The last time I spoke to him was at a Trades event in Auckland two years ago while he was still in Government. He asked me what I knew about CIDANZ which was not much at that time. He then briefly outlined the purpose for the establishment of this organisation, being a place to bring our people together where a structured type of assistance could be provided. This is my summation of our discussion basically indicating the man’s yearning to help his people.
The way I saw it, this man had the heart to see his people succeed in life and to have a better life. Basically, he initiated bringing communities together in New Zealand before going back to the Cook Islands. Of course, while in New Zealand there still needs to be that connection to the Islands, but he couldn’t do anything about that while in New Zealand. So my thinking is that one of the main reasons why he went back was to create that link to facilitate the setup of people relocating to New Zealand or back in the islands. This is something I wanted to ask him when I saw him next.

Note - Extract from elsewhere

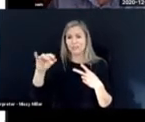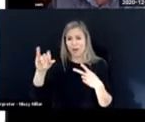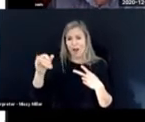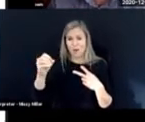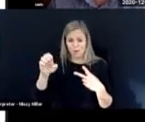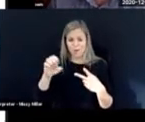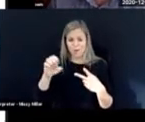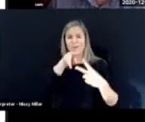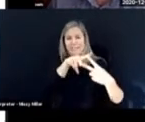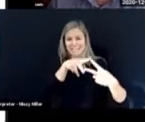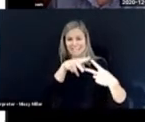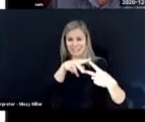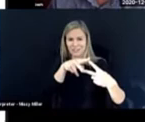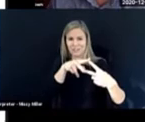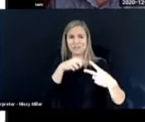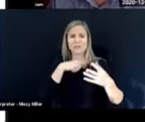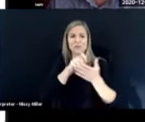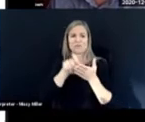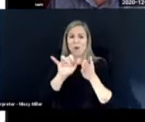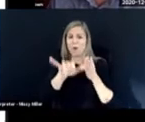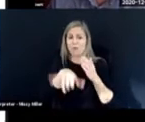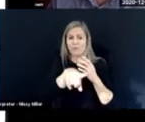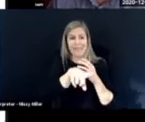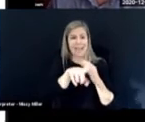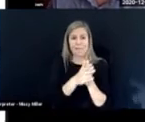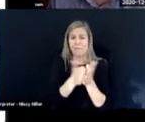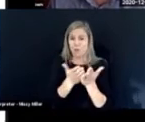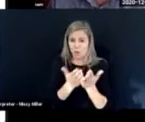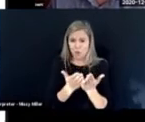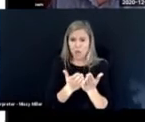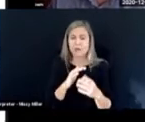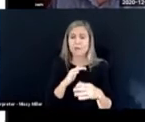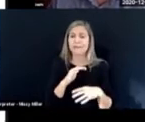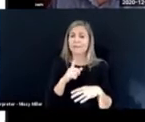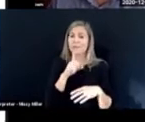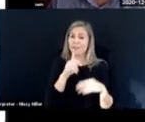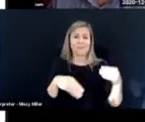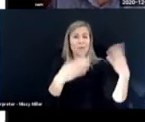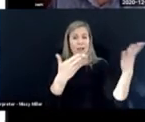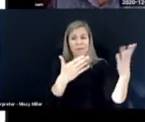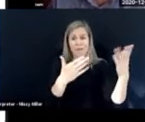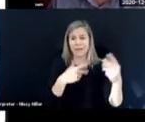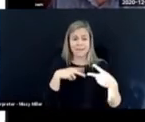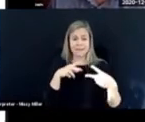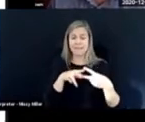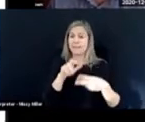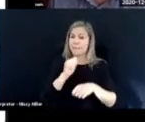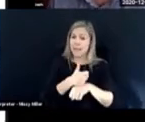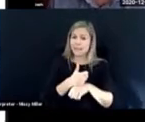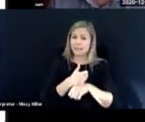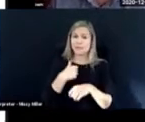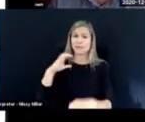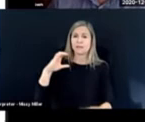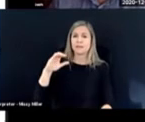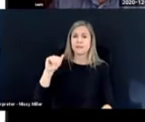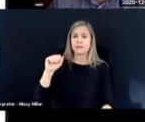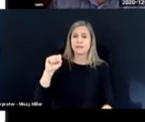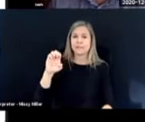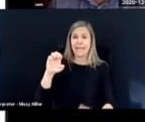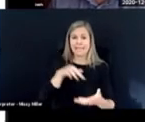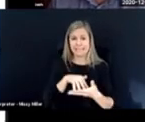just mentioned. And I would recommend the book. It's based largely on case studies,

Better quality of life for his people is what I reckon he was striving for. When I spoke to his son Jason or better known as Henry Turua, I could sense an open-minded father and son relationship. The other interesting point to note is that he has the Papa talk with the grandchildren to strive for higher honors in whatever they do in life. It appears he has some unfinished business but there are some people who worked with him and who are aware of the ambitions behind his work.

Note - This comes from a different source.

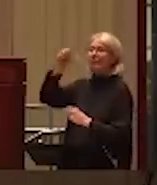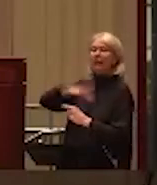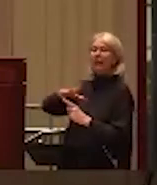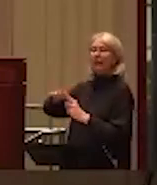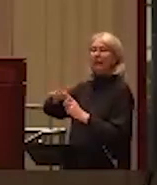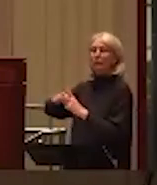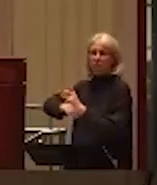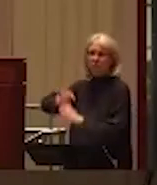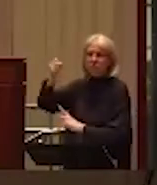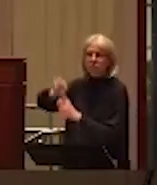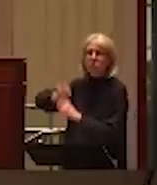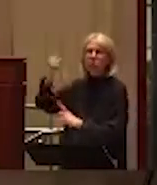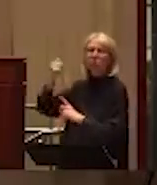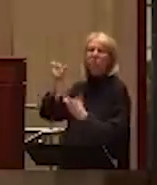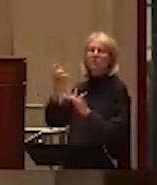revenge?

While Nandi has left behind a legacy of structures, community hubs and so forth for us today, I believe it is missing the vaerua. It’s not about a few people, it’s not about a remote group of people but it’s about a place of refuge a place where our people can feel comfortable in, where some come for help, and some can provide that help. It is not a place to run people down but a place to lift people up, it’s not a place to exalt yourself but a place where people feel loved. Oh, by the way it’s not a place for unhealthy practices. Its about TATOU.